Fragmento del documento:

==============================

Basado en una visión global de la persona, el termino psicomotricidad integra las interacciones cognitivas, emocionales, simbólicas y sensorio motrices en la capacidad de ser y de expresarse en un contexto psicosocial. La psicomotricidad desarrolla un papel fundamental en el desarrollo de la personalidad. Partiendo de este concepto, se desarrollan diferentes formas de intervención psicomotriz que encuentran su aplicación sea cual sea su edad, en los ámbitos preventivo, educativo y terapéutico.

Antes de la aparición del lenguaje, los niños se comunican con todo el cuerpo y es a través de él que, a medida que aprenden y desarrollan sus habilidades corporales, van estructurando el pensamiento, empiezan a tener control emocional y también desarrollan habilidades de relación con los demás y con su entorno.

El movimiento de los niños, para que sea significativo ha de partir de la espontaneidad en la actividad y el juego libre. Si se da en buenas condiciones, la práctica psicomotriz potencia la autoestima, la vivencia y la conciencia del propio cuerpo y del placer, la construcción del sistema corporal, la afirmación del propio yo y la construcción de la identidad, el conocimiento y la aceptación de los límites, la relación entre iguales y la autonomía.

 

LOS NIÑOS APRENDEN A TRAVÉS DEL MOVIMIENTO ANTES QUE DEL RAZONAMIENTO, EN LOS PRIMEROS AÑOS DE VIDA, LA PERSONA ES UN SER GLOBAL DONDE LAS DIFERERNTES ÁREAS O ÁMBITOS ESTÁN PROFUNDAMENTE INTERRELACIONADOS. ES A LO LAGO DE LOS AÑOS QUE VAMOS PARCIALIZANDO NUESTRO CONOCIMIENTO ENTRE EMOCIONAL, FÍSICO, SOCIAL O RELACIONAL.

==============================

[Registros del conjunto de datos]
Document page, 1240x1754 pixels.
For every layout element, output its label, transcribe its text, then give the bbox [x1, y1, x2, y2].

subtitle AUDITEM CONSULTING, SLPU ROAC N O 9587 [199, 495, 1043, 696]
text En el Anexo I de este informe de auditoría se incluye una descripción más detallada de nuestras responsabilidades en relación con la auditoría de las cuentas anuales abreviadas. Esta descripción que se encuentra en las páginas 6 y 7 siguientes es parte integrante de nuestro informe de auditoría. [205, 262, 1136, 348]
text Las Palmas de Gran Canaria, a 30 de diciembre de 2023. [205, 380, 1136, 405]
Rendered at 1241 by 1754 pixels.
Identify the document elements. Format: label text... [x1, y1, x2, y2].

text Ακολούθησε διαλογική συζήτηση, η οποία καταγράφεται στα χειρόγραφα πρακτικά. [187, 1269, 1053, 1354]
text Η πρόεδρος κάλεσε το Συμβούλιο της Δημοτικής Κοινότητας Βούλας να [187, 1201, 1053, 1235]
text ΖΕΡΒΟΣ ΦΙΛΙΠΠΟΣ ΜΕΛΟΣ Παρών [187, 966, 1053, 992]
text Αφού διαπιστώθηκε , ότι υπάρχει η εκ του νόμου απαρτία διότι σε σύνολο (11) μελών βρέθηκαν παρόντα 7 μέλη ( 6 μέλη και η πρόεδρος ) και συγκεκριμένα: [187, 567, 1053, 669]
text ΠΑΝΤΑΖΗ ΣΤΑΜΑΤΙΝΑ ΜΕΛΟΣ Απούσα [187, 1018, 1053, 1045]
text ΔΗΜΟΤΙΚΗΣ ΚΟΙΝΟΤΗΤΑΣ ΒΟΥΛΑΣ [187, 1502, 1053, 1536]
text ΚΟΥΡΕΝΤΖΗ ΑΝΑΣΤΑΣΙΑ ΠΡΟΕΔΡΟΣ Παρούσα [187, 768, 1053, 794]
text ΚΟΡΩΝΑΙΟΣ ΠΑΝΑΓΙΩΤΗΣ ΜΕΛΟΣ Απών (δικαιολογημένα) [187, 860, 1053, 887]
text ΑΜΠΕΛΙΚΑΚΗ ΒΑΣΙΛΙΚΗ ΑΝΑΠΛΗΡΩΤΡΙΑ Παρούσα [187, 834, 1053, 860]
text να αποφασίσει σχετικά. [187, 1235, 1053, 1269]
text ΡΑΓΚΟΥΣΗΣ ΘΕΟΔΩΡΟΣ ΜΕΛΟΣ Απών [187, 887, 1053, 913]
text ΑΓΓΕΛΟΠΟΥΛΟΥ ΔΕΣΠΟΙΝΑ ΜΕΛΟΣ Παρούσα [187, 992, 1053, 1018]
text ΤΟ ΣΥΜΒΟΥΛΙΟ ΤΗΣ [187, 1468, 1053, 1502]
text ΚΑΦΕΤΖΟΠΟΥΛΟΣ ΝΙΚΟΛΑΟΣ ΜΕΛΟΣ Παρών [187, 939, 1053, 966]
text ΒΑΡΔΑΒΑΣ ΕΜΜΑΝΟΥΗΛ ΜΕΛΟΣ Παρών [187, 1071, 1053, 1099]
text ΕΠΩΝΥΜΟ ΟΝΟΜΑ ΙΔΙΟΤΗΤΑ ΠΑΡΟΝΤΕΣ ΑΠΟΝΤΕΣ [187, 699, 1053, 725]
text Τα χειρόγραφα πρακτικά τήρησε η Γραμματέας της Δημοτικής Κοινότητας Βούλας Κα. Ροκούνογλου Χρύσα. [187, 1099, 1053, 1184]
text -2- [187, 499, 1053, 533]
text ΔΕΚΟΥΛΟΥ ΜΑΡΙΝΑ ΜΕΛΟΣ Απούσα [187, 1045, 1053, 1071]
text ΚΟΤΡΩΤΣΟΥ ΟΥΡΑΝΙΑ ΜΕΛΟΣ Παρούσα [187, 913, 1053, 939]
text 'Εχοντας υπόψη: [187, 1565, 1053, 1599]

==============================

Resume en dos oraciones el texto sobre psicomotricidad. Los ítems no hacen falta para esta tarea.

La psicomotricidad integra las interacciones cognitivas, emocionales, simbólicas y sensorio motrices en la capacidad de ser y de expresarse, y tiene un papel fundamental en el desarrollo de la personalidad. Antes de que aparezca el lenguaje, los niños se comunican con todo el cuerpo, y la práctica psicomotriz en buenas condiciones potencia su autoestima, la construcción de la identidad, la relación entre iguales y la autonomía.